## Your objective
How many lines in the records below contain the string "text"? Reply with the number alone.

■ ■ ■ ■ ■ ■ ■

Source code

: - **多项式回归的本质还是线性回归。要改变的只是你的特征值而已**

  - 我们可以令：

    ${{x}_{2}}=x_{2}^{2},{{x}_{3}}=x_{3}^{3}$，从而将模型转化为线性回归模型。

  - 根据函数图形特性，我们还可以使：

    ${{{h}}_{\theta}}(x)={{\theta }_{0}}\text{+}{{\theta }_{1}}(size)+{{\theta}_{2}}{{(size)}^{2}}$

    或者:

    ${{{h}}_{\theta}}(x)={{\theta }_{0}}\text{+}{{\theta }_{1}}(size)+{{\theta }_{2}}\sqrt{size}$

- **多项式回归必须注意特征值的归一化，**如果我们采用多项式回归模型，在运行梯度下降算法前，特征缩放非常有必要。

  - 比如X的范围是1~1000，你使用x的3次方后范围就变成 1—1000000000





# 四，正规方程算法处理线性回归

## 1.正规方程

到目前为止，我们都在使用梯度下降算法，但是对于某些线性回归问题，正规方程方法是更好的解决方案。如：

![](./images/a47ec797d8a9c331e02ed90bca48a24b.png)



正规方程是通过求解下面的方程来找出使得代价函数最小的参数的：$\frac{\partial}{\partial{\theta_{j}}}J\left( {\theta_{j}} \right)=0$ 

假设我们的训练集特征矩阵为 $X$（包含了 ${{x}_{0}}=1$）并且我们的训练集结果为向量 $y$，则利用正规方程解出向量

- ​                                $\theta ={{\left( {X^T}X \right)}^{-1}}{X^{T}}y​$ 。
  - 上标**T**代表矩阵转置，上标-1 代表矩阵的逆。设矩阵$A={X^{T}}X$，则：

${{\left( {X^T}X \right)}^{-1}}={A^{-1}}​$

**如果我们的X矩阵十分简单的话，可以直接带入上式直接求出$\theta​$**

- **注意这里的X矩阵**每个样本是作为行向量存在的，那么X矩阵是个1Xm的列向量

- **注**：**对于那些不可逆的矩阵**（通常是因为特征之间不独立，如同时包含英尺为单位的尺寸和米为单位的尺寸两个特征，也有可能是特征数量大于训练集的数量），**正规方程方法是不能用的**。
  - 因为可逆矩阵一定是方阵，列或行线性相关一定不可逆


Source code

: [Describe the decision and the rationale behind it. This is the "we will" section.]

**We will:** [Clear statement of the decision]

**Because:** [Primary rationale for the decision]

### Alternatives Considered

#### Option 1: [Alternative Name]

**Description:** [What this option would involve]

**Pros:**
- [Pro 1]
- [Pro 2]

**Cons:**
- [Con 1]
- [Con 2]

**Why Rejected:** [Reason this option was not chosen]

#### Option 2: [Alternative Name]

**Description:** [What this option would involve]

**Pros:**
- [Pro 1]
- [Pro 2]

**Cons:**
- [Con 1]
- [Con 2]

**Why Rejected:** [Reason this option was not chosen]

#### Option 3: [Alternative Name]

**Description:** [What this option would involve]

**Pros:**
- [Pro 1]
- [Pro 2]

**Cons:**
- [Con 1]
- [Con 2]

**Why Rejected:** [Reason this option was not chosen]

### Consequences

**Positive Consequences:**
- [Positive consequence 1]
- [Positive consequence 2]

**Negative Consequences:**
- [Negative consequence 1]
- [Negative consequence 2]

■ ■ ■ ■ ■ ■ ■

## Answer box
2